(Text)
# Made in America: The Model FOX B Double Barrel Shotgun



## Sagetown (Feb 18, 2011)

Compared to the lightweight European Shotguns, the American versions were more robust and rugged. The American liked the feel of a well balanced stoutly made gun for putting meat on the table without costing an arm and a leg.
Savage came to the call in 1940 with the introduction of the Model B line.
Using earlier model designs from Stevens, which Savage bought in 1920, they were able to produce a less expensive gun than their 'Premier A.H. Fox line'. Thus; the first Model B sold for $25.75, and its popularity spread like wildfire. Following its debut came the Models BST, BSE, BDL and BDE.
It continued in production with modifications until 1987. The gun pictured below was made in 1975.


----------



## olyman (Mar 9, 2011)

Sagetown said:


> Compared to the lightweight European Shotguns, the American versions were more robust and rugged. The American liked the feel of a well balanced stoutly made gun for putting meat on the table without costing an arm and a leg.
> Savage came to the call in 1940 with the introduction of the Model B line.
> Using earlier model designs from Stevens, which Savage bought in 1920, they were able to produce a less expensive gun than their 'Premier A.H. Fox line'. Thus; the first Model B sold for $25.75, and its popularity spread like wildfire. Following its debut came the Models BST, BSE, BDL and BDE.
> It continued in production with modifications until 1987. The gun pictured below was made in 1975.


 no pic,sage--and i knew where a old lady had her husbands--and he passed--sure wish i could get my hands on it!!!!


----------



## Sagetown (Mar 9, 2011)

Hmmm ! I see the pic on both our posts..
I might add that the barrels are very precisely made as they shoot where you aim.


----------



## Sagetown (Mar 9, 2011)

Here is a different image of it. Does anyone else see the 1st pic ? I can.


----------



## Sagetown (Mar 9, 2011)

Alright; this is the photo of the FoxB 20ga that's in my 1st post. Surely it will come up this time.


----------



## olyman (Mar 9, 2011)

Sagetown said:


> Alright; this is the photo of the FoxB 20ga that's in my 1st post. Surely it will come up this time.

(Input data)
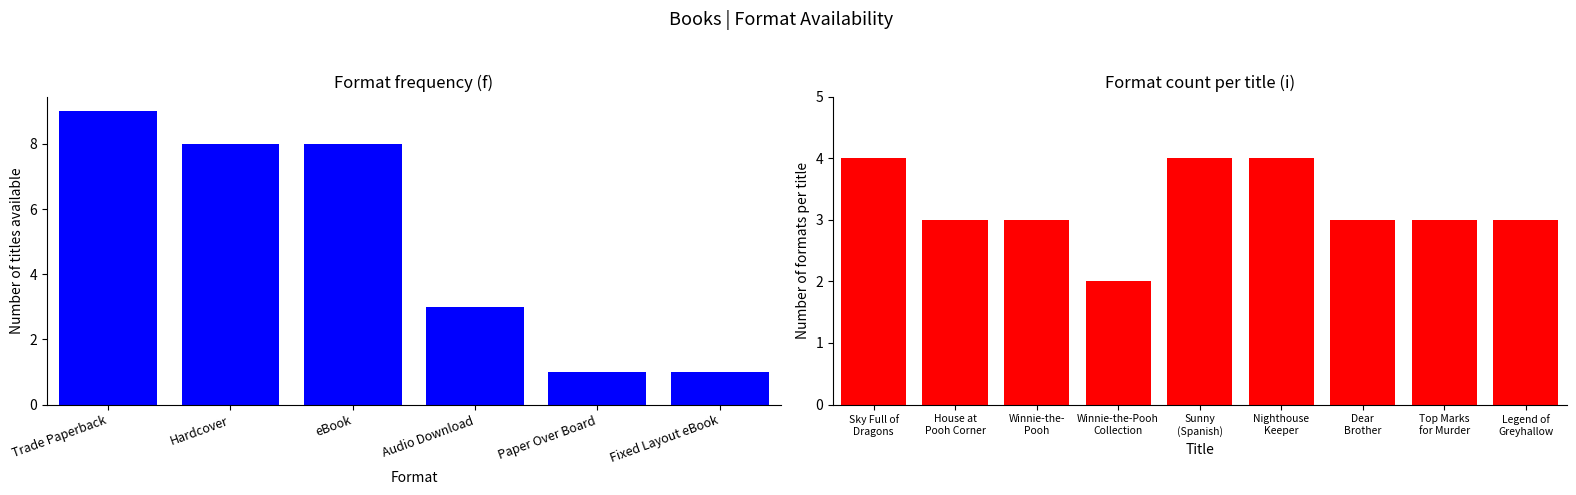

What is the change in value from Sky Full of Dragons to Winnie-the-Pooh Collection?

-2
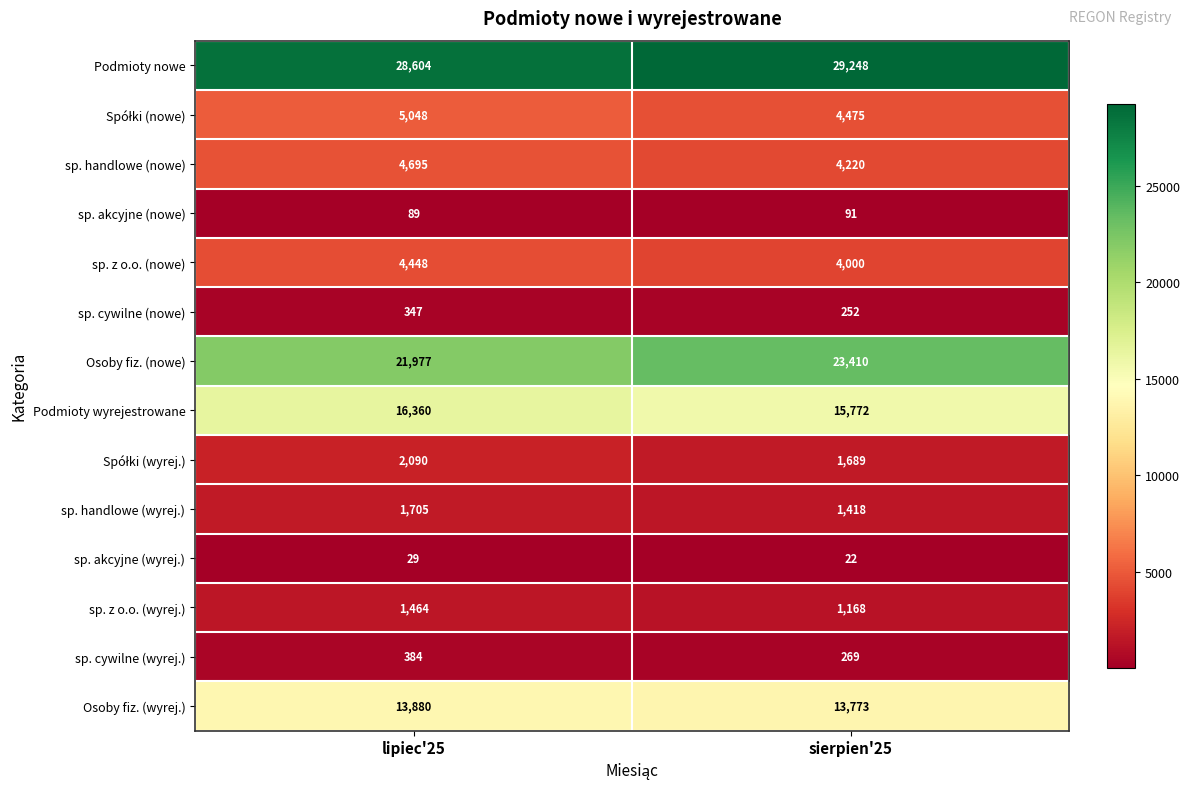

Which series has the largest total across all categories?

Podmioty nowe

(Task objective)
Do these statements agree with the Fox Model B thread? Answer yes or no for each and quote the words from the thread that decide it. 1. Savage bought Stevens in 1920. 2. The first Model B sold for $35.75. 3. Production of the gun ended in 1975.

(Task response)
1. Yes: "Using earlier model designs from Stevens, which Savage bought in 1920"
2. No: "the first Model B sold for $25.75"
3. No: "It continued in production with modifications until 1987."